Respond, But Intelligently: The government must look at innovative ways to soften the fuel price hike
To assess the recent step, it would be necessary to look at developments in recent years relating to deregulation and reform in the hydrocarbon sector. Prior to April 1998, prices were set under the Administered Pricing Mechanism (APM). This system was incapable of fostering innovation or providing incentives for efficiency improvements. It involved an elaborate system of cross-subsidies of product prices, which had inbuilt inefficiencies. Consequently, the Centre issued the 1997 notification for phased dismantling of the APM beginning 1998, culminating in total deregulation by 2002. Unfortunately, the subsequent governments tossed this plan by the wayside, and prices continued to be fixed by the cabinet.
But a key feature of the June 2006 decision is the intent to give oil companies the freedom to change prices of motor and kitchen fuels periodically if crude rises beyond a specified limit. The firms will be expected to review prices on a monthly basis, or on a quarterly basis. The problem of continuing with prices below global levels is that the burden of providing these subsidies would essentially be borne by the oil firms. In an era when the market for oil products is expanding, and the need for technological improvements even in the retail segment of the trade is becoming more important, continuing losses by the oil firms would limit their ability to bring about efficiency improvements and even maintain existing levels of service.

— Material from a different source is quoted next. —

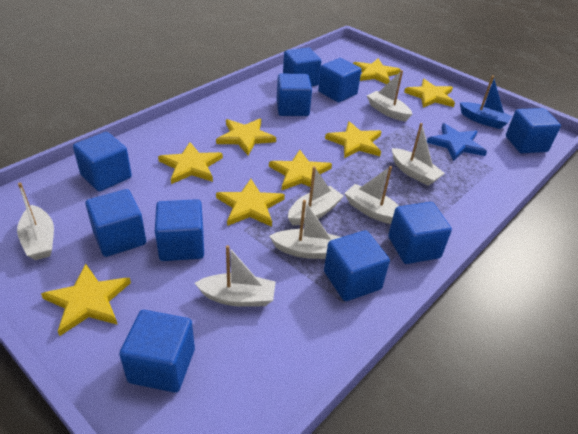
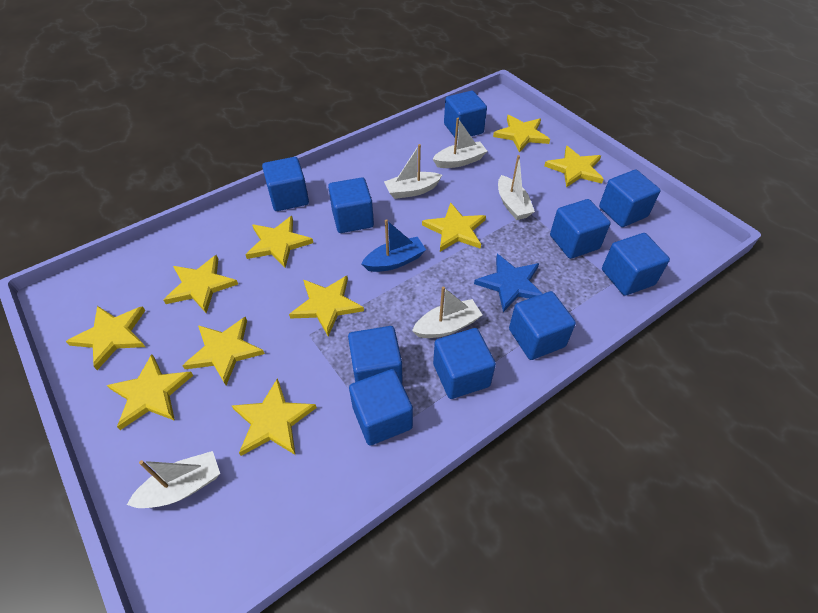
white boat: [17,182,54,260] [195,245,276,307] [269,200,340,259] [288,166,344,225] [344,166,399,224] [367,70,412,122] [392,123,445,186] = 7 -> [127,451,220,508] [384,144,442,199] [412,286,482,338] [433,118,487,168] [498,155,535,220] = 5
yellow star: [41,264,131,336] [158,142,223,184] [216,119,276,155] [216,179,285,227] [269,150,332,191] [325,121,382,158] [353,58,401,84] [404,79,455,108] = 8 -> [66,306,145,370] [107,354,193,430] [164,255,238,313] [182,316,265,385] [232,378,317,456] [245,216,313,268] [289,276,364,336] [422,202,486,252] [493,115,550,153] [544,146,604,188] = 10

While no one can, with any reasonable certainty, predict the future of global prices, there are reasons to believe that the days of low oil prices are over, unlike the aftermath of the oil price shocks of 1973-74 and 1979-80, when there was substantial reserve capacity available with major oil producers, particularly Saudi Arabia. At present, the reserve capacity has all but vanished. The global demand for oil continues to grow, though at a somewhat lower rate than projected a year ago. The pressure on the oil market is, thus, likely to remain unabated, and current political developments involving Iran and Iraq and the situation in Nigeria add to the existing uncertainties. It would, therefore, be inappropriate for India to continue determining the price of petroleum products, a decision that should really be taken by the market.
The inevitability of higher oil prices is something the Indian consumer will have to accept, and this would hopefully lead to eliminating inefficiencies through the introduction of more fuel-efficient vehicles and greater investments in public transport. One reason why global oil prices crashed in 1985 was the worldwide effort to improve energy efficiency in response to the sudden price hikes of the first two oil price shocks. It is no surprise, therefore, that a Republican President in the US, Richard Nixon, actually imposed automobile standards as a regulatory measure on the automobile industry, with significant impact on the demand for gasoline.
The Indian government should accept the major challenge of helping poor consumers, but it should target subsidies in a focused manner to benefit only those below the poverty line. This can be achieved by identifying BPL households and providing them with smart cards allowing the purchase of pre-specified quantities of kerosene for the month. Subsidising kerosene only encourages large-scale adulteration of several products, with harmful consequences through diversion of resources, damage to automobile engines, higher pollution. Estimates of the extent of diversion of kerosene for adulteration are as high as 45 per cent. Further, since kerosene is meant for lighting purposes in rural households, the government can subsidise solar lanterns, which would provide pollution-free superior lighting in rural homes rather than kerosene lamps. All of this is possible, of course, if pricing of oil products can be rationalised, as indeed the government's recent step makes possible now.